One of twelve siblings, Otto Heino (1915-2009) was born in East Hampton, Connecticut, to a market gardening family of Finnish descent. The family moved to New Hampshire to sell milk when Otto was 12, and around that time he began apprenticing as a wood turner for Louie Harr. Heino was then drafted into the military and became a gunner in the United States Air Force. Between flying twenty-five missions in Europe, Heino took classes in England, made jewelry, did wood working, traveled to museums, and met individual potters and silversmiths. After visiting Leach's Pottery in Cornwall, and investigating pottery in other parts of Europe, Otto was determined to study pottery on the GI Bill on his return to the United States.
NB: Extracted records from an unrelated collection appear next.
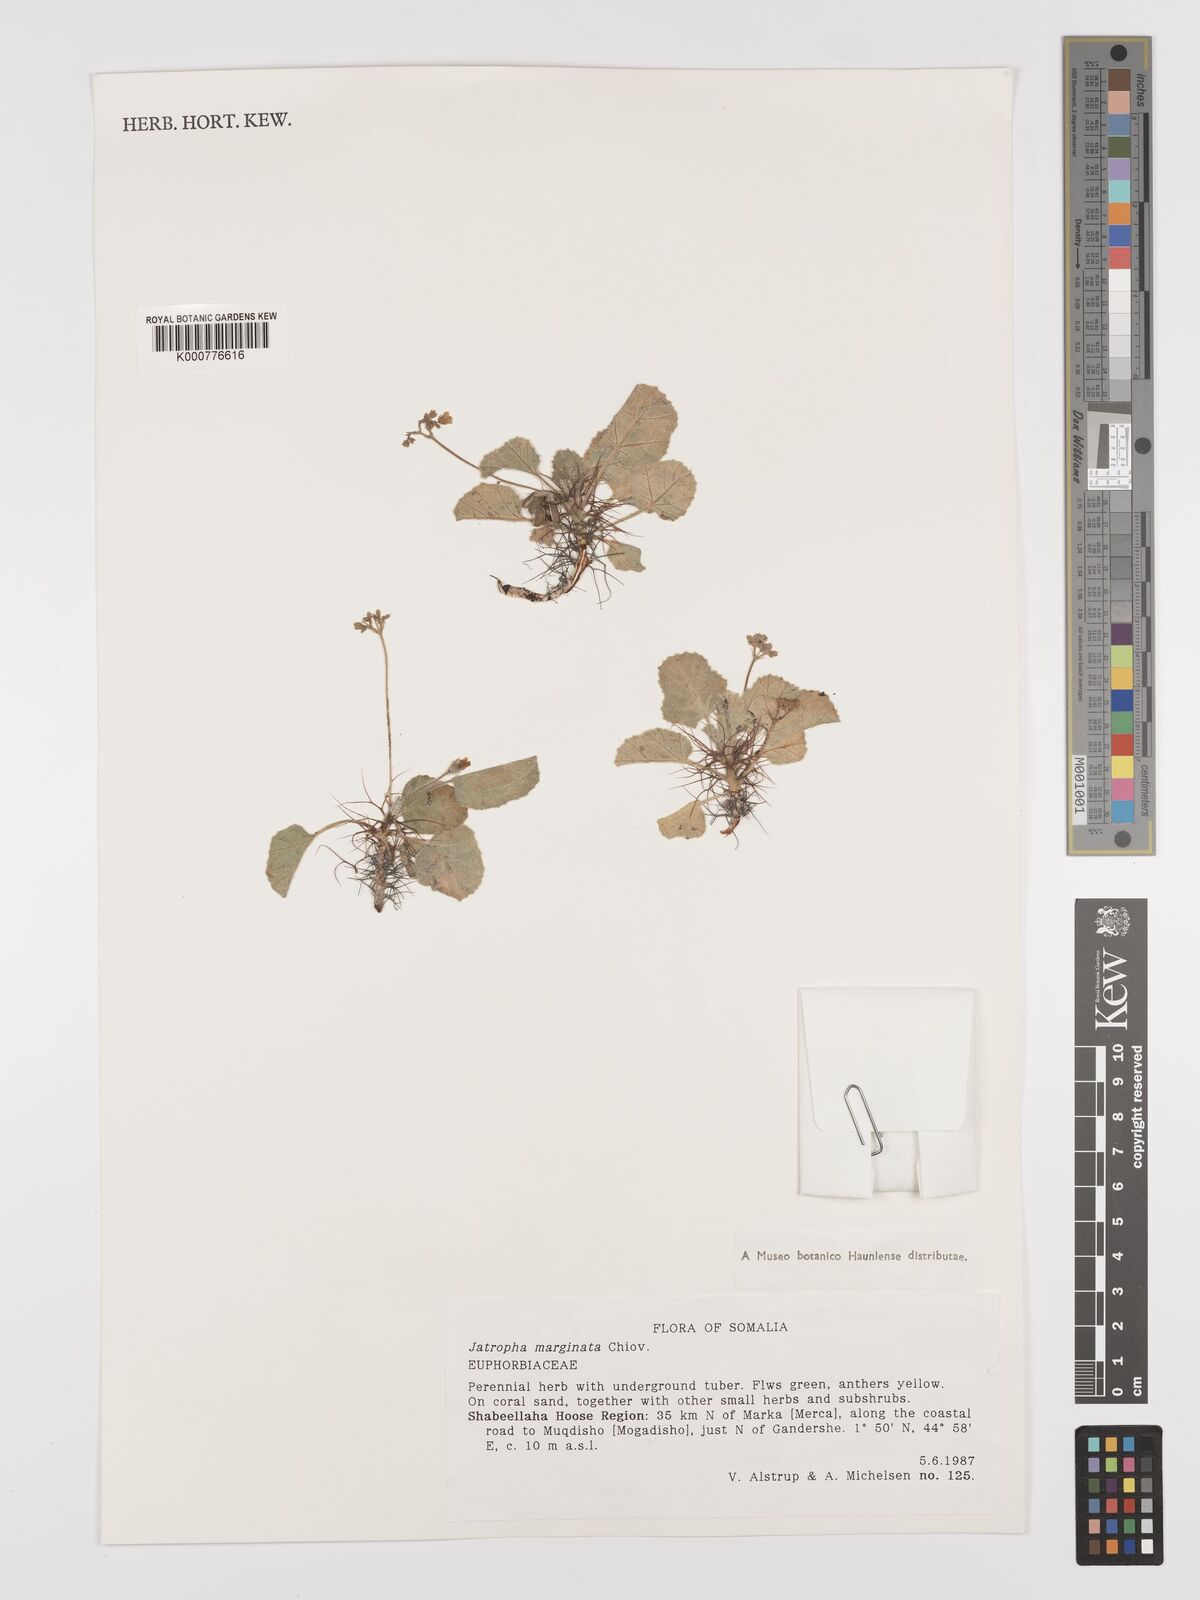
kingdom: Plantae
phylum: Tracheophyta
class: Magnoliopsida
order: Malpighiales
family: Euphorbiaceae
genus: Jatropha
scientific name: Jatropha
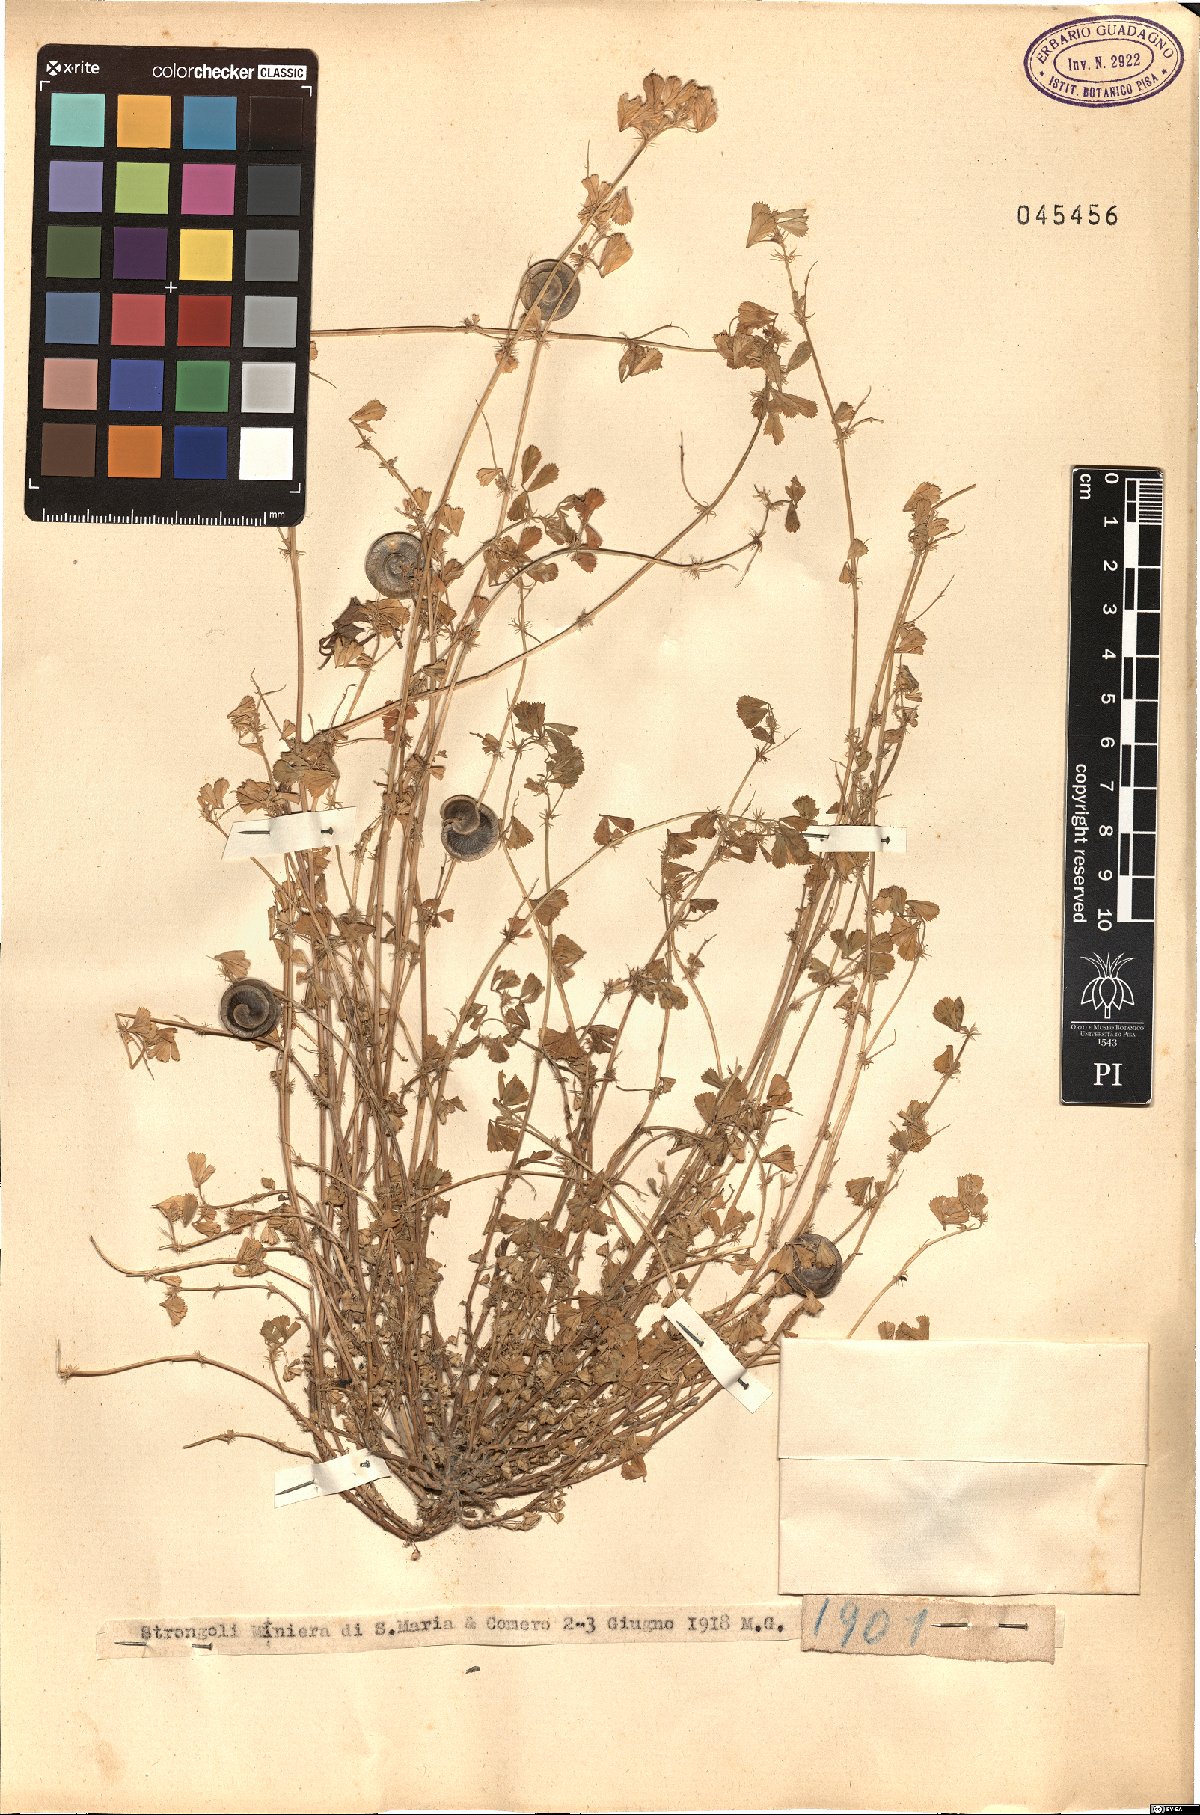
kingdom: Plantae
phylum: Tracheophyta
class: Magnoliopsida
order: Fabales
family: Fabaceae
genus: Medicago
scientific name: Medicago
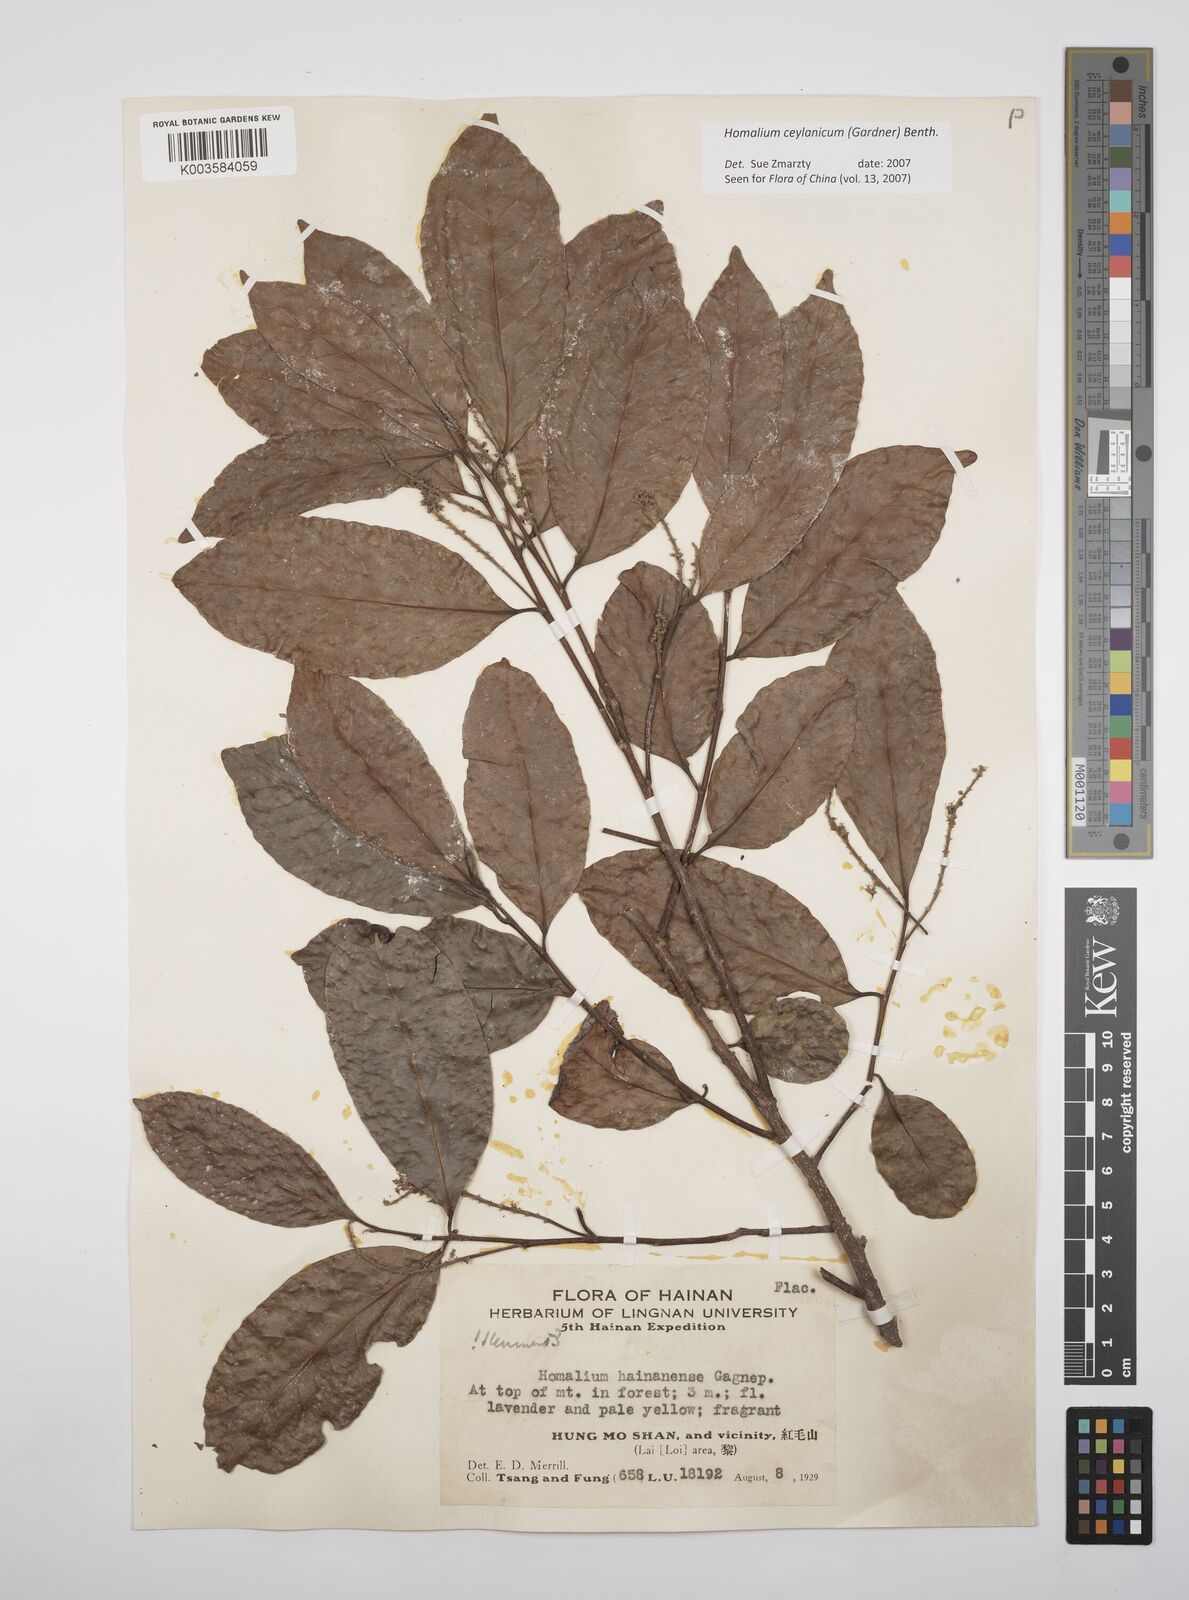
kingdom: Plantae
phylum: Tracheophyta
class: Magnoliopsida
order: Malpighiales
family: Salicaceae
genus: Homalium
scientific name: Homalium ceylanicum
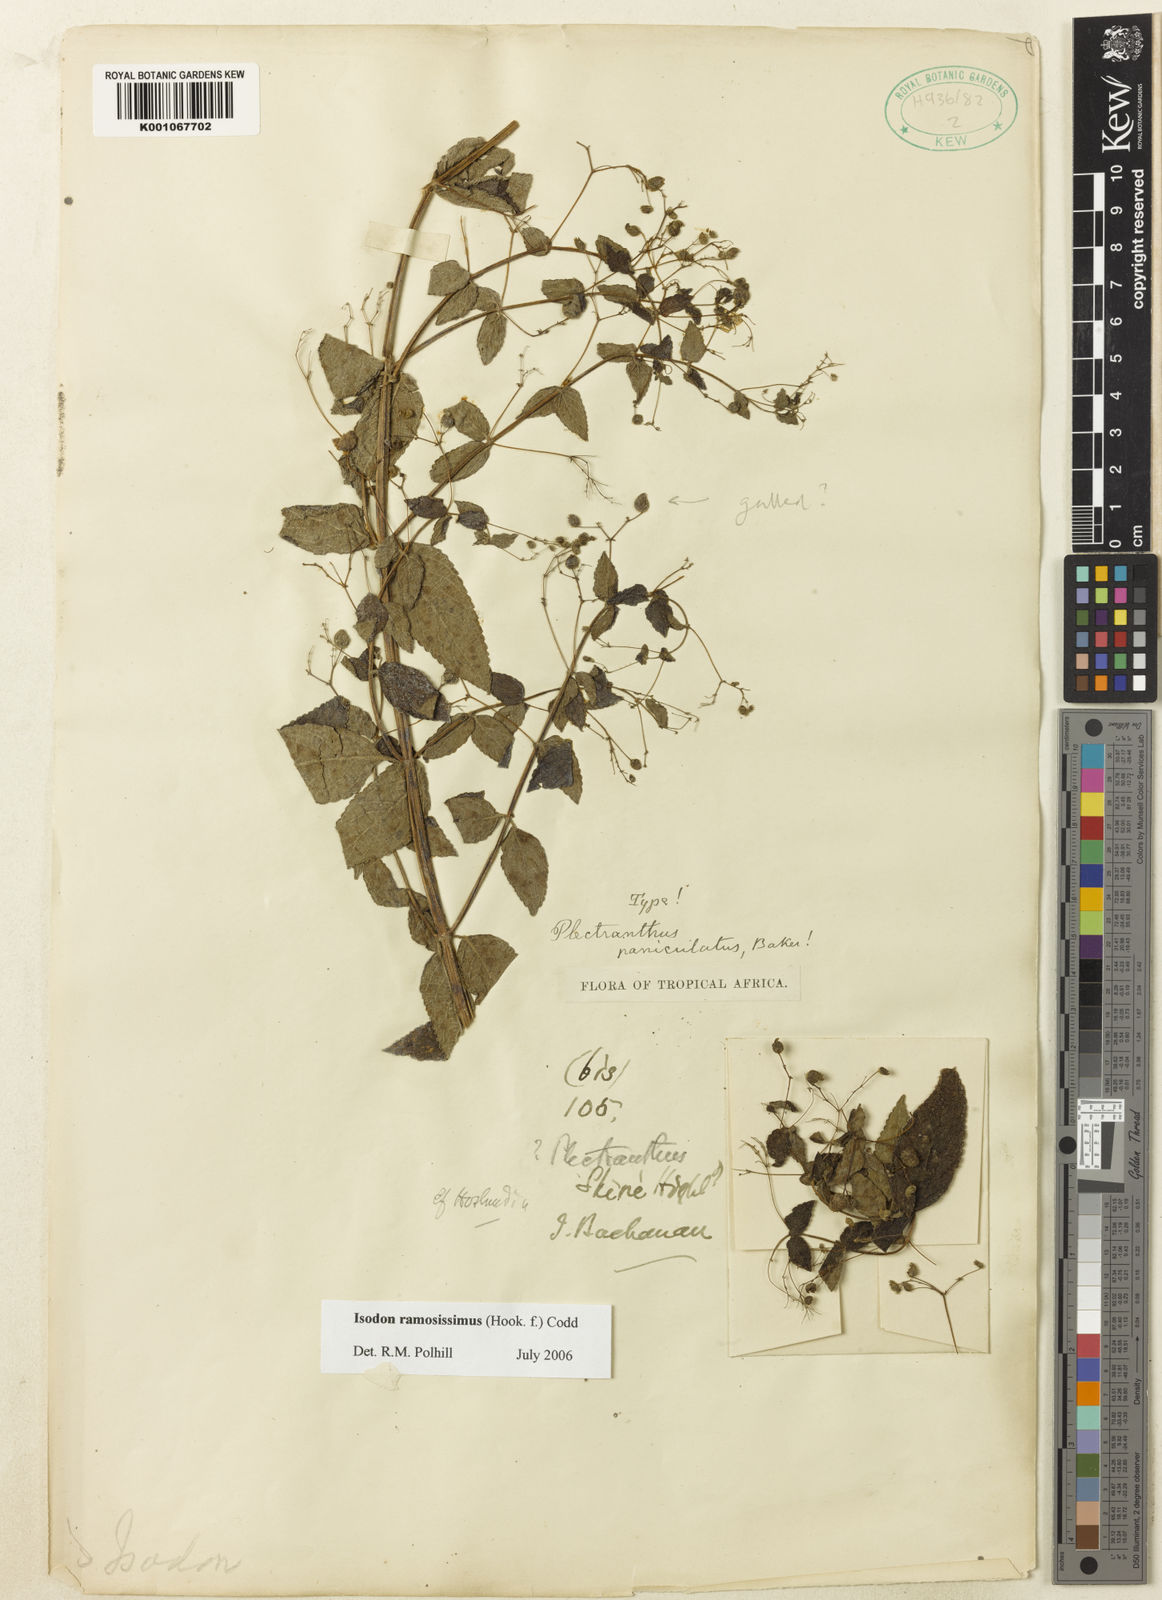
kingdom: Plantae
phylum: Tracheophyta
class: Magnoliopsida
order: Lamiales
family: Lamiaceae
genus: Isodon
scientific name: Isodon ramosissimus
Otto and Vivika met while Otto was a student at the League of New Hampshire Arts and Crafts, where Vivian was an instructor. They married in 1950 and went on to establish their reputations as artists and educators by widely exhibiting their work, leading workshops, conducting studio open houses, consulting on film productions, and teaching at various schools and institutions. They both taught at the University of Southern California, the Chouinard Art Institute, and Rhode Island School of Design; Vivika also taught at the Sheridan School of Design in Ontario, Canada, and New England College in Henniker, New Hampshire. They operated The Potter, a studio and retail store in Ojai, California, from 1973 to 1995.
The work of Otto and Vivika Heino can be found in the collections of many museums, including the Smithsonian's Cooper-Hewitt National Design Museum, the Long Beach Museum of Art, the Los Angeles County Museum of Art, and the Ariana Museum, in Geneva, Switzerland.